• Selected text:
──────
We already filtered out vehicles by weight, so we don't have to do that again.

Calculated features#

I'm sure you forgot what all the features are, so we'll bring back whether there was a fatality or not

Feature: Accident was fatal#

merged['had_fatality'] = (merged.INJ_SEVER_CODE == 5).astype(int)
merged.had_fatality.value_counts()
0    334152
1       244
Name: had_fatality, dtype: int64

Feature: Weight difference#

Remove everything missing weights for strikers or struck vehicles. You might need to merged.columns to remind yourself what the column names are.

merged = merged.dropna(subset=['weight_striker', 'weight_struck'])

Confirm your dataset has roughly 335,000 rows.

merged.shape
(334396, 135)

Create a new feature called weight_diff about how much heavier the striking car was compared to the struck car. Make sure you've done the math correctly!
──────
• Action item: Continue the pandas tutorial on vehicle weights and crash fatalities, starting right after its last sentence.

Saved data entries:
──────
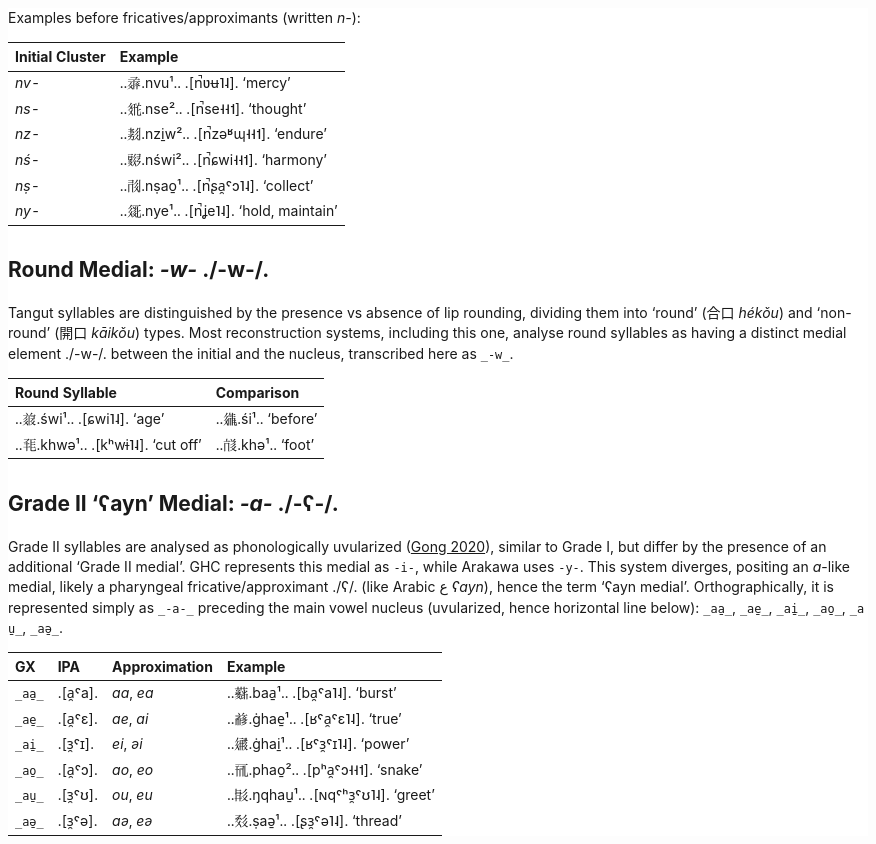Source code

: Examples before fricatives/approximants (written _n-_):

| Initial Cluster | Example                   |
| :------------------- | :------------------------ |
| _nv-_                | ..𗈁.nvu¹.. .[n̚ʋʉ˥˨]. ‘mercy’    |
| _ns-_                | ..𗾫.nse².. .[n̚se˧˧˦]. ‘thought’   |
| _nz-_                | ..𘒮.nzi̱w².. .[n̚zəʶɰ˧˧˦]. ‘endure’  |
| _nś-_                | ..𘝇.nświ².. .[n̚ɕwi˧˧˦]. ‘harmony’   |
| _nṣ-_                | ..𗰖.nṣao̱¹.. .[n̚ʂa̯ˤɔ˥˨]. ‘collect’  |
| _ny-_                | ..𗧯.nye¹.. .[n̚ʝe˥˨]. ‘hold, maintain’ |

<a name="round-medial"></a>
## Round Medial: _-w-_ ./-w-/.

Tangut syllables are distinguished by the presence vs absence of lip rounding, dividing them into ‘round’ (合口 _hékǒu_) and ‘non-round’ (開口 _kāikǒu_) types. Most reconstruction systems, including this one, analyse round syllables as having a distinct medial element ./-w-/. between the initial and the nucleus, transcribed here as `_-w_`.

| Round Syllable          | Comparison |
| :---------------------- | :--------------------- |
| ..𗒱.świ¹.. .[ɕwi˥˨]. ‘age’ | ..𗪘.śi¹.. ‘before’     |
| ..𗰸.khwə¹.. .[kʰwɨ˥˨]. ‘cut off’ | ..𗭒.khə¹.. ‘foot’      |

<a name="grade-ii-medial"></a>
## Grade II ‘ʕayn’ Medial: _-a-_ ./-ʕ-/.

Grade II syllables are analysed as phonologically uvularized ([Gong 2020](#ref-gong2020)), similar to Grade I, but differ by the presence of an additional ‘Grade II medial’. GHC represents this medial as `-i-`, while Arakawa uses `-y-`. This system diverges, positing an *a*-like medial, likely a pharyngeal fricative/approximant ./ʕ/. (like Arabic ع _ʕayn_), hence the term ‘ʕayn medial’. Orthographically, it is represented simply as `_-a-_` preceding the main vowel nucleus (uvularized, hence horizontal line below): `_aa̱_`, `_ae̱_`, `_ai̱_`, `_ao̱_`, `_au̱_`, `_aə̱_`.

| GX    | IPA    | Approximation | Example                     |
| :---- | :----- | :------------ | :-------------------------- |
| `_aa̱_`  | .[a̯ˤa].  | _aa_, _ea_    | ..𗞽.baa̱¹.. .[ba̯ˤa˥˨]. ‘burst’    |
| `_ae̱_`  | .[a̯ˤɛ].  | _ae_, _ai_    | ..𗒘.ġhae̱¹.. .[ʁˤa̯ˤɛ˥˨]. ‘true’     |
| `_ai̱_`  | .[ɜ̯ˤɪ].  | _ei_, _əi_    | ..𗪺.ġhai̱¹.. .[ʁˤɜ̯ˤɪ˥˨]. ‘power’    |
| `_ao̱_`  | .[a̯ˤɔ].  | _ao_, _eo_    | ..𗀋.phao̱².. .[pʰa̯ˤɔ˧˧˦]. ‘snake’    |
| `_au̱_`  | .[ɜ̯ˤʊ].  | _ou_, _eu_    | ..𘔯.ŋqhau̱¹.. .[ɴqˤʰɜ̯ˤʊ˥˨]. ‘greet’ |
| `_aə̱_`  | .[ɜ̯ˤə].  | _aə_, _eə_    | ..𘇹.ṣaə̱¹.. .[ʂɜ̯ˤə˥˨]. ‘thread’    |
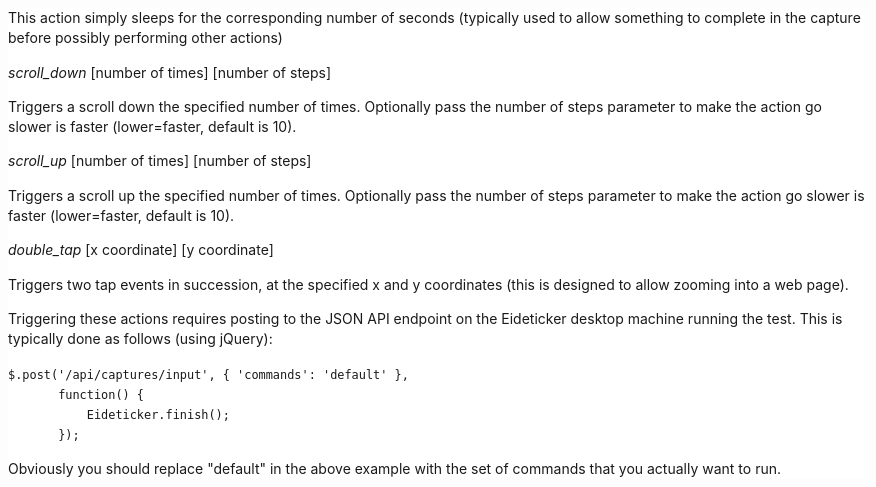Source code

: This action simply sleeps for the corresponding number of seconds (typically
used to allow something to complete in the capture before possibly performing
other actions)

*scroll_down* [number of times] [number of steps]

Triggers a scroll down the specified number of times. Optionally pass the
number of steps parameter to make the action go slower is faster
(lower=faster, default is 10).

*scroll_up* [number of times] [number of steps]

Triggers a scroll up the specified number of times. Optionally pass the
number of steps parameter to make the action go slower is faster
(lower=faster, default is 10).

*double_tap* [x coordinate] [y coordinate]

Triggers two tap events in succession, at the specified x and y coordinates
(this is designed to allow zooming into a web page).

Triggering these actions requires posting to the JSON API endpoint on the
Eideticker desktop machine running the test. This is typically done as
follows (using jQuery):

    $.post('/api/captures/input', { 'commands': 'default' },
           function() {
               Eideticker.finish();
           });

Obviously you should replace "default" in the above example with the set of
commands that you actually want to run.

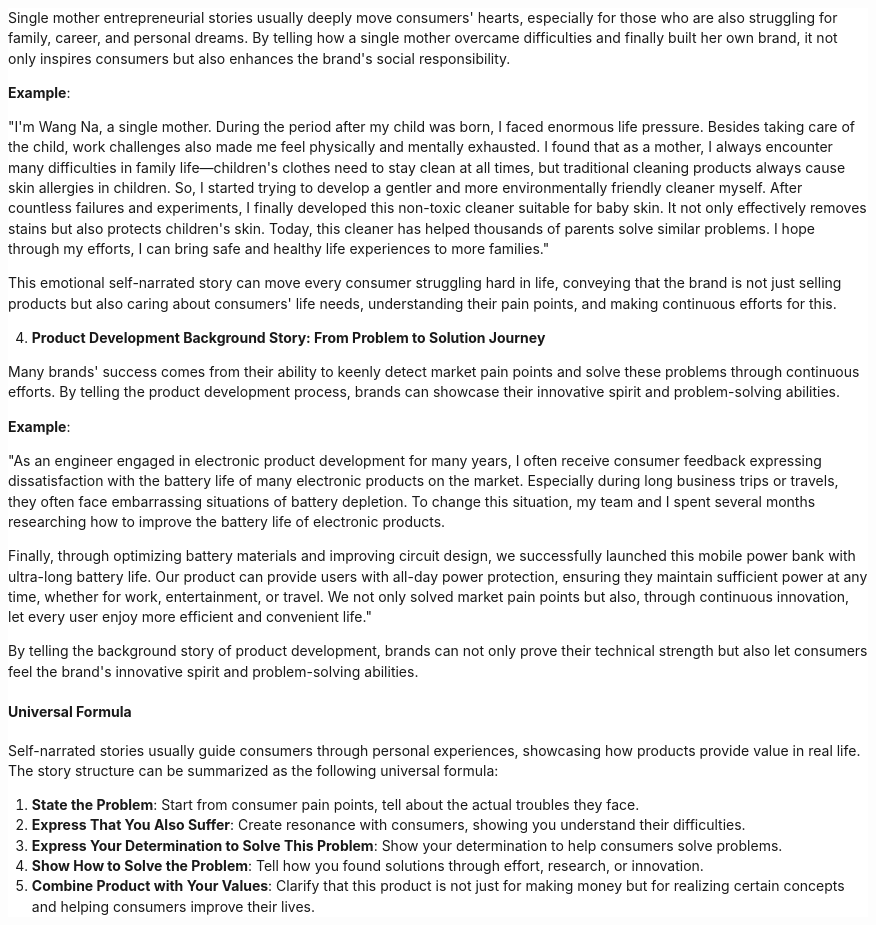 Single mother entrepreneurial stories usually deeply move consumers' hearts, especially for those who are also struggling for family, career, and personal dreams. By telling how a single mother overcame difficulties and finally built her own brand, it not only inspires consumers but also enhances the brand's social responsibility.

**Example**:

"I'm Wang Na, a single mother. During the period after my child was born, I faced enormous life pressure. Besides taking care of the child, work challenges also made me feel physically and mentally exhausted. I found that as a mother, I always encounter many difficulties in family life—children's clothes need to stay clean at all times, but traditional cleaning products always cause skin allergies in children. So, I started trying to develop a gentler and more environmentally friendly cleaner myself. After countless failures and experiments, I finally developed this non-toxic cleaner suitable for baby skin. It not only effectively removes stains but also protects children's skin. Today, this cleaner has helped thousands of parents solve similar problems. I hope through my efforts, I can bring safe and healthy life experiences to more families."

This emotional self-narrated story can move every consumer struggling hard in life, conveying that the brand is not just selling products but also caring about consumers' life needs, understanding their pain points, and making continuous efforts for this.

4. **Product Development Background Story: From Problem to Solution Journey**

Many brands' success comes from their ability to keenly detect market pain points and solve these problems through continuous efforts. By telling the product development process, brands can showcase their innovative spirit and problem-solving abilities.

**Example**:

"As an engineer engaged in electronic product development for many years, I often receive consumer feedback expressing dissatisfaction with the battery life of many electronic products on the market. Especially during long business trips or travels, they often face embarrassing situations of battery depletion. To change this situation, my team and I spent several months researching how to improve the battery life of electronic products.

Finally, through optimizing battery materials and improving circuit design, we successfully launched this mobile power bank with ultra-long battery life. Our product can provide users with all-day power protection, ensuring they maintain sufficient power at any time, whether for work, entertainment, or travel. We not only solved market pain points but also, through continuous innovation, let every user enjoy more efficient and convenient life."

By telling the background story of product development, brands can not only prove their technical strength but also let consumers feel the brand's innovative spirit and problem-solving abilities.

#### Universal Formula

Self-narrated stories usually guide consumers through personal experiences, showcasing how products provide value in real life. The story structure can be summarized as the following universal formula:

1. **State the Problem**: Start from consumer pain points, tell about the actual troubles they face.
2. **Express That You Also Suffer**: Create resonance with consumers, showing you understand their difficulties.
3. **Express Your Determination to Solve This Problem**: Show your determination to help consumers solve problems.
4. **Show How to Solve the Problem**: Tell how you found solutions through effort, research, or innovation.
5. **Combine Product with Your Values**: Clarify that this product is not just for making money but for realizing certain concepts and helping consumers improve their lives.
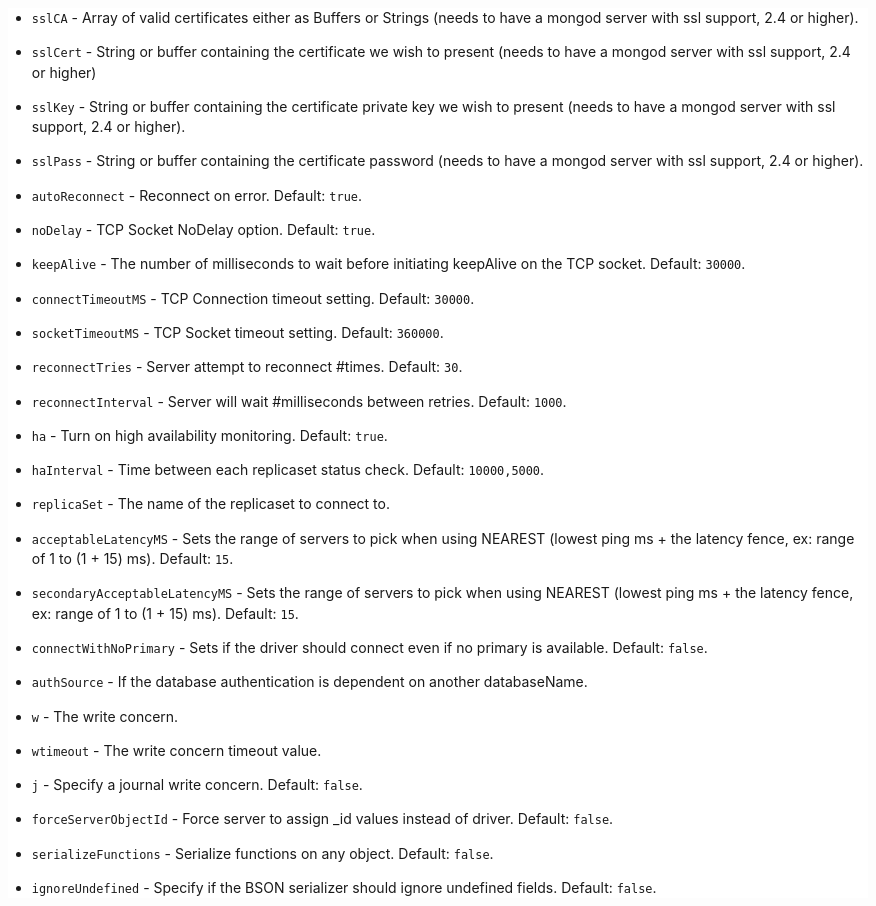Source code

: -   `sslCA` - Array of valid certificates either as Buffers or Strings (needs to have a mongod server with ssl support,
    2.4 or higher).

-   `sslCert` - String or buffer containing the certificate we wish to present (needs to have a mongod server with ssl
    support, 2.4 or higher)

-   `sslKey` - String or buffer containing the certificate private key we wish to present (needs to have a mongod server
    with ssl support, 2.4 or higher).

-   `sslPass` - String or buffer containing the certificate password (needs to have a mongod server with ssl support,
    2.4 or higher).

-   `autoReconnect` - Reconnect on error. Default: `true`.

-   `noDelay` - TCP Socket NoDelay option. Default: `true`.

-   `keepAlive` - The number of milliseconds to wait before initiating keepAlive on the TCP socket. Default: `30000`.

-   `connectTimeoutMS` - TCP Connection timeout setting. Default: `30000`.

-   `socketTimeoutMS` - TCP Socket timeout setting. Default: `360000`.

-   `reconnectTries` - Server attempt to reconnect #times. Default: `30`.

-   `reconnectInterval` - Server will wait #milliseconds between retries. Default: `1000`.

-   `ha` - Turn on high availability monitoring. Default: `true`.

-   `haInterval` - Time between each replicaset status check. Default: `10000,5000`.

-   `replicaSet` - The name of the replicaset to connect to.

-   `acceptableLatencyMS` - Sets the range of servers to pick when using NEAREST (lowest ping ms + the latency fence,
    ex: range of 1 to (1 + 15) ms). Default: `15`.

-   `secondaryAcceptableLatencyMS` - Sets the range of servers to pick when using NEAREST (lowest ping ms + the latency
    fence, ex: range of 1 to (1 + 15) ms). Default: `15`.

-   `connectWithNoPrimary` - Sets if the driver should connect even if no primary is available. Default: `false`.

-   `authSource` - If the database authentication is dependent on another databaseName.

-   `w` - The write concern.

-   `wtimeout` - The write concern timeout value.

-   `j` - Specify a journal write concern. Default: `false`.

-   `forceServerObjectId` - Force server to assign \_id values instead of driver. Default: `false`.

-   `serializeFunctions` - Serialize functions on any object. Default: `false`.

-   `ignoreUndefined` - Specify if the BSON serializer should ignore undefined fields. Default: `false`.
──────
• Answer for this exercise:
merged['weight_diff'] = merged['weight_striker'] - merged['weight_struck']

Feature adjustment#

Make all of your weight columns in thousands of pounds instead of just in pounds. It'll help you interpret your results much better.

merged.weight_striker = merged.weight_striker / 1000
merged.weight_struck = merged.weight_struck / 1000
merged.weight_diff = merged.weight_diff / 1000
merged[['weight_striker', 'weight_struck', 'weight_diff']].describe()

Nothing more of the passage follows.